Last week, on KSL TV (owned by the Church BTW) had a story about a complaint in a southern part of the state. The complaint was about a librarian who said something “offensive” to ONE parent. Guess who KSL had on talking about the complaint as an expert - a local Black Lives Matter leader. So KSL is socializing its viewers that BLM is mainstream and an authority to be catered to. So it is about the older adults also - the older adults who run KSL and the older BOD of KSL. So liberalism and socialism permeates all levels of our national and local lives.

Just for clarity’s sake: much of what we are deliberately hearing and seeing with the mass media is "black people good and white people bad. Not at all good for harmonious race relations.

To be fair, It should be mentioned about this lady is that her organization has nothing to do with the National BLM group. In fact, she has been quite critical about the national group and how they invoked some of the rioting.

But she is as Arkie said “black people good and white people bad” in a lot of her arguments.

I watched her on a program with a police union rep… No matter what the State does for changing what tactics can be used within the police force, she was not happy about… “It is not enough!” was her usual comments.

There was no interpretation of the facts by the FBI… They themselves made the statement that If a black man is put on trail, he is eight time more likely to be sentenced to prison over a white person.

A lot of people out there thinks cops are racist, but the facts the FBI study did does not show that, it shows there is a biased in sentencing by the judicial branch based on race.

These statistics are based all on court records, who went to trail, what was their race, who was or was not sentenced to prison. Simple logic on these findings.

Please sight one scripture that says “blacks” are to be denied the Priesthood?

"Today, the Church disavows the theories advanced in the past that black skin is a sign of divine disfavor or curse, or that it reflects unrighteous actions in a premortal life; that mixed-race marriages are a sin; or that blacks or people of any other race or ethnicity are inferior in any way to anyone else. Church leaders today unequivocally condemn all racism, past and present, in any form.

Early members of the Church were, for the most part, converts from Protestant sects. It is understandable that they naturally brought this culturally-conditioned belief in the “curse of Ham” with them into Mormonism. Many modern members of the Church, for instance, are unaware that Joseph Smith ordained at least one African-American man to the priesthood.

**ASSIGNMENT 1**
Copy the discussion on race and the Church word for word, from "Last week, on" up to and including "and local lives.".
The records have no connection to the discussion.

**GIVEN DATA**
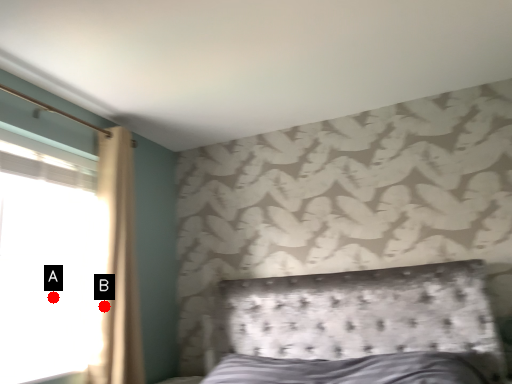
Question: Two points are circled on the image, labeled by A and B beside each circle. Among these points, which one is nearest to the camera?

Choices:
 (A) A is closer
 (B) B is closer

Answer: (B)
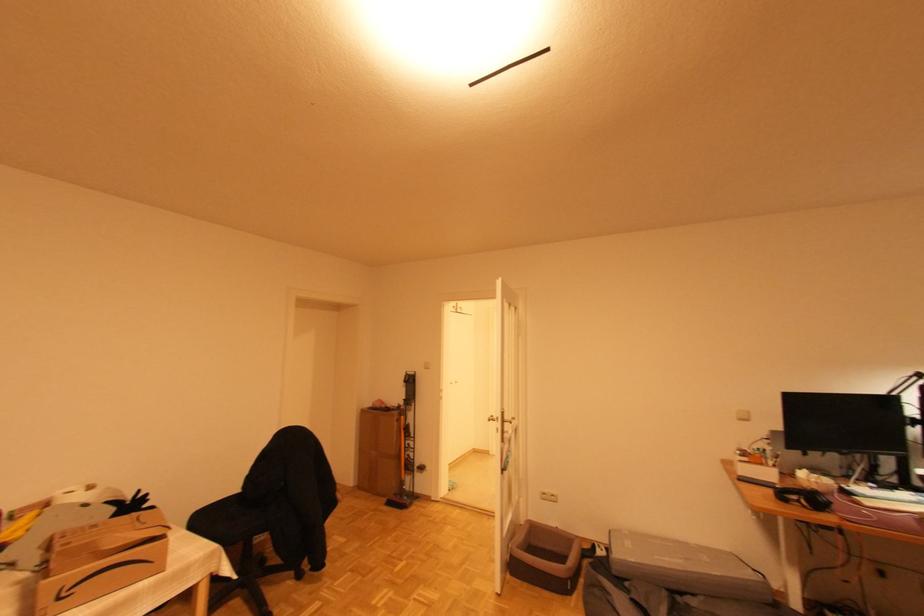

**ASSIGNMENT 2**
Give the records above as a numbered list, skipping blank lines and leaving out the pictures.

**WRITTEN SOLUTION 1**
Last week, on KSL TV (owned by the Church BTW) had a story about a complaint in a southern part of the state. The complaint was about a librarian who said something “offensive” to ONE parent. Guess who KSL had on talking about the complaint as an expert - a local Black Lives Matter leader. So KSL is socializing its viewers that BLM is mainstream and an authority to be catered to. So it is about the older adults also - the older adults who run KSL and the older BOD of KSL. So liberalism and socialism permeates all levels of our national and local lives.

**WRITTEN SOLUTION 2**
1. Question: Two points are circled on the image, labeled by A and B beside each circle. Among these points, which one is nearest to the camera?
2. Choices:
3.  (A) A is closer
4.  (B) B is closer
5. Answer: (B)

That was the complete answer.